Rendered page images
* * * * * * * * *
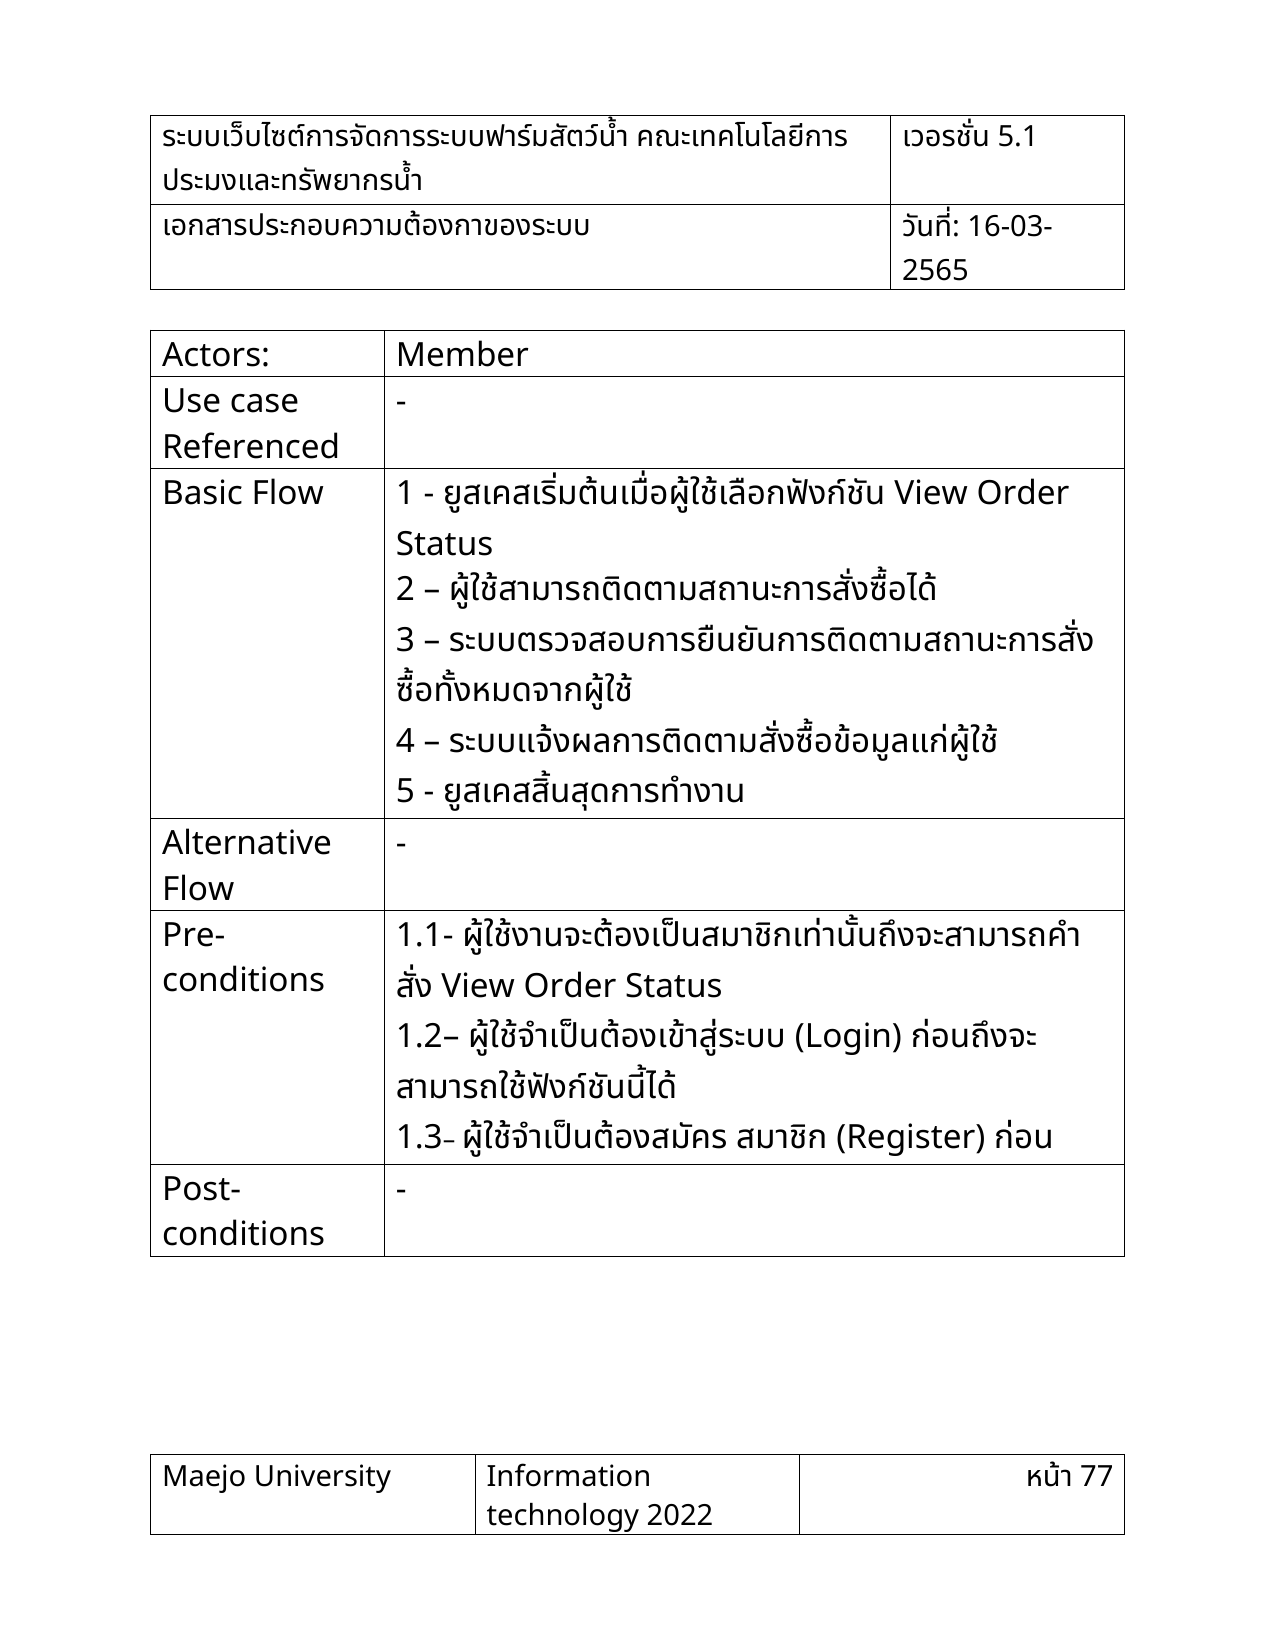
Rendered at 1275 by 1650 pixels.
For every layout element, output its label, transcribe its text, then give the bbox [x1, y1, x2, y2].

table_cell Member [385, 331, 1124, 376]
table_cell Basic Flow [151, 469, 384, 818]
table_cell 1 - ยูสเคสเริ่มต้นเมื่อผู้ใช้เลือกฟังก์ชัน View Order Status 2 – ผู้ใช้สามารถติดตามสถานะการสั่งซื้อได้ 3 – ระบบตรวจสอบการยืนยันการติดตามสถานะการสั่งซื้อทั้งหมดจากผู้ใช้ 4 – ระบบแจ้งผลการติดตามสั่งซื้อข้อมูลแก่ผู้ใช้ 5 - ยูสเคสสิ้นสุดการทำงาน [385, 469, 1124, 818]
table_cell 1.1- ผู้ใช้งานจะต้องเป็นสมาชิกเท่านั้นถึงจะสามารถคำสั่ง View Order Status 1.2– ผู้ใช้จำเป็นต้องเข้าสู่ระบบ (Login) ก่อนถึงจะสามารถใช้ฟังก์ชันนี้ได้ 1.3– ผู้ใช้จำเป็นต้องสมัคร สมาชิก (Register) ก่อน [385, 911, 1124, 1164]
table_cell - [385, 377, 1124, 468]
table_cell - [385, 819, 1124, 910]
table_cell Post-conditions [151, 1165, 384, 1256]
table_cell Pre-conditions [151, 911, 384, 1164]
table_cell Alternative Flow [151, 819, 384, 910]
table_cell Actors: [151, 331, 384, 376]
table_cell - [385, 1165, 1124, 1256]
table_cell Use case Referenced [151, 377, 384, 468]
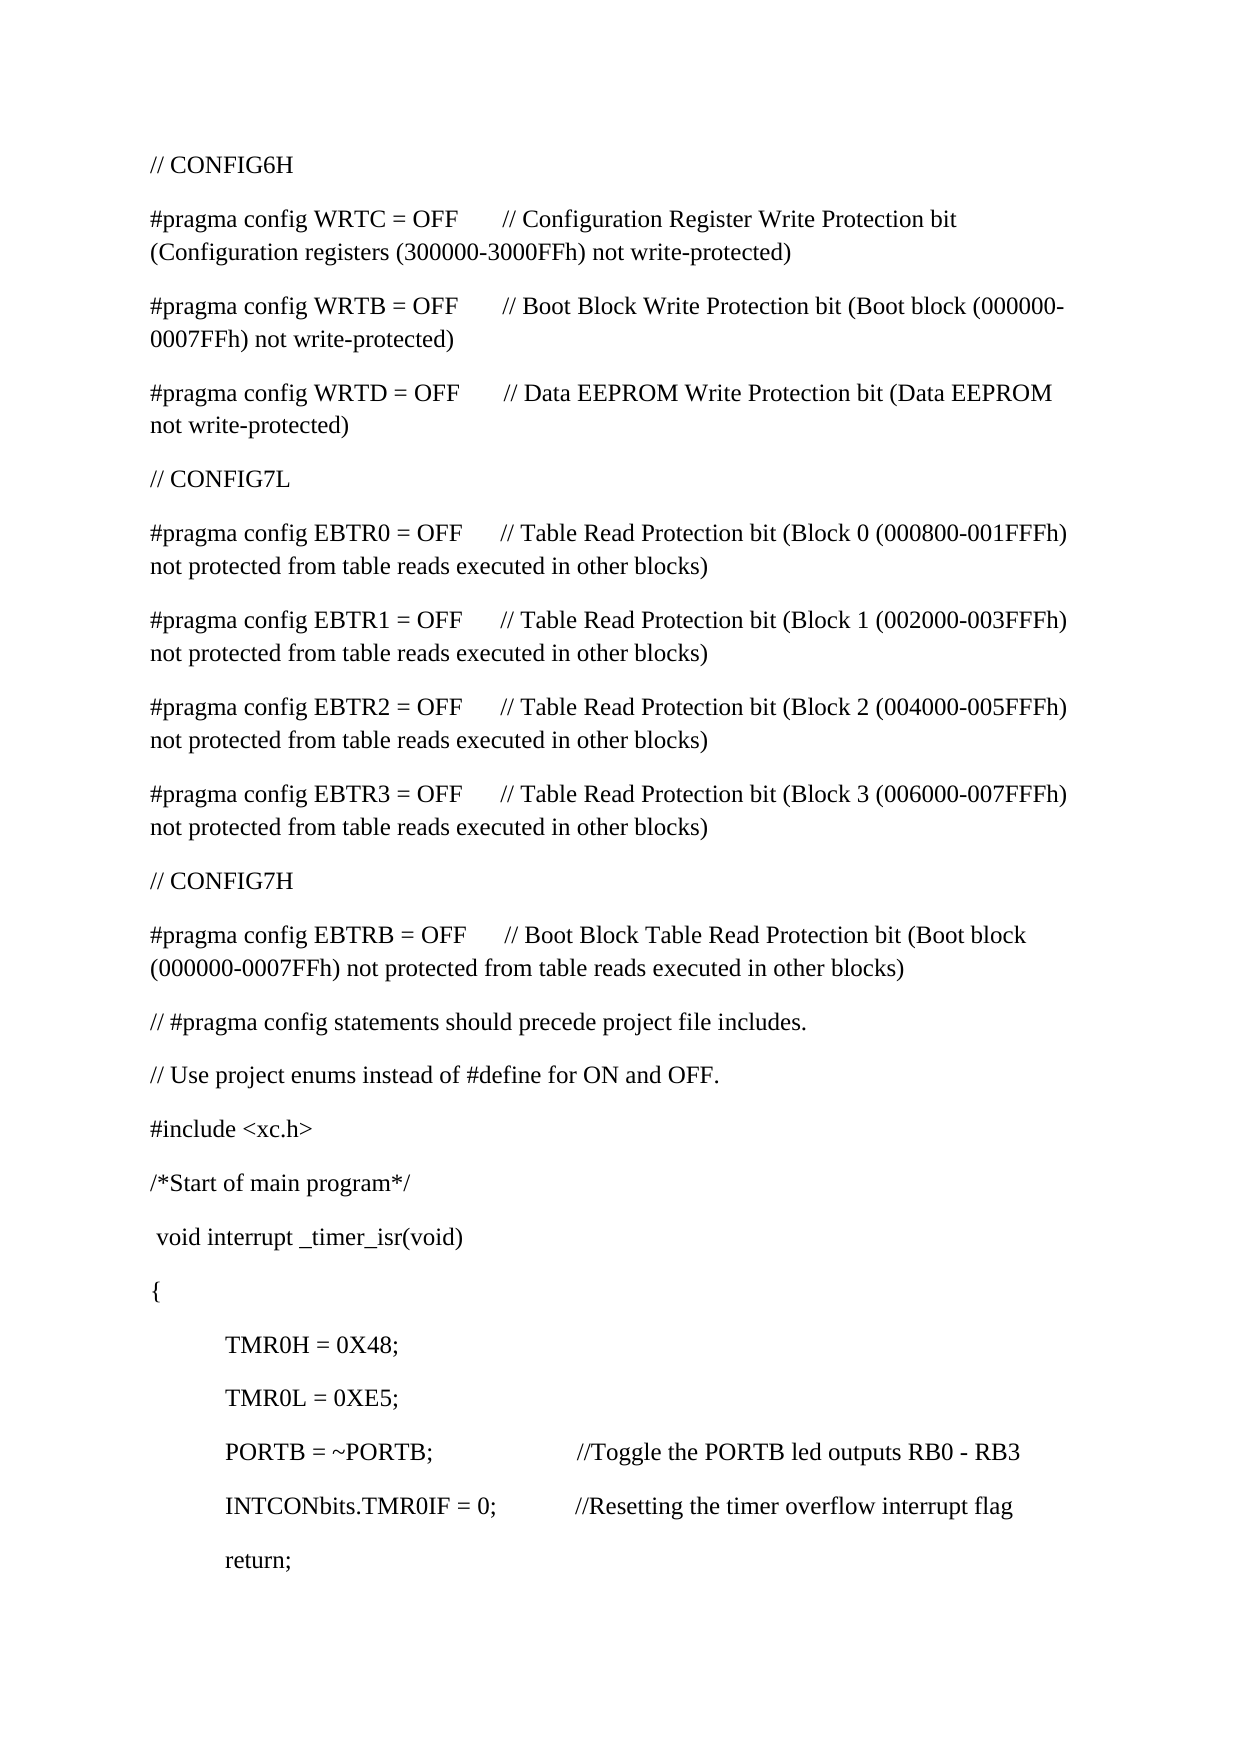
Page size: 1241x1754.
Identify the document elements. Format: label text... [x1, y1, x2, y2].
* * * * * * * * *
— What you have to do —
Begin at the line containing "Page size: 1241x1754." and reproduce every line through the last one in the records above, exactly.

— Written solution —
Page size: 1241x1754.
Identify the document elements. Format: label text... [x1, y1, x2, y2].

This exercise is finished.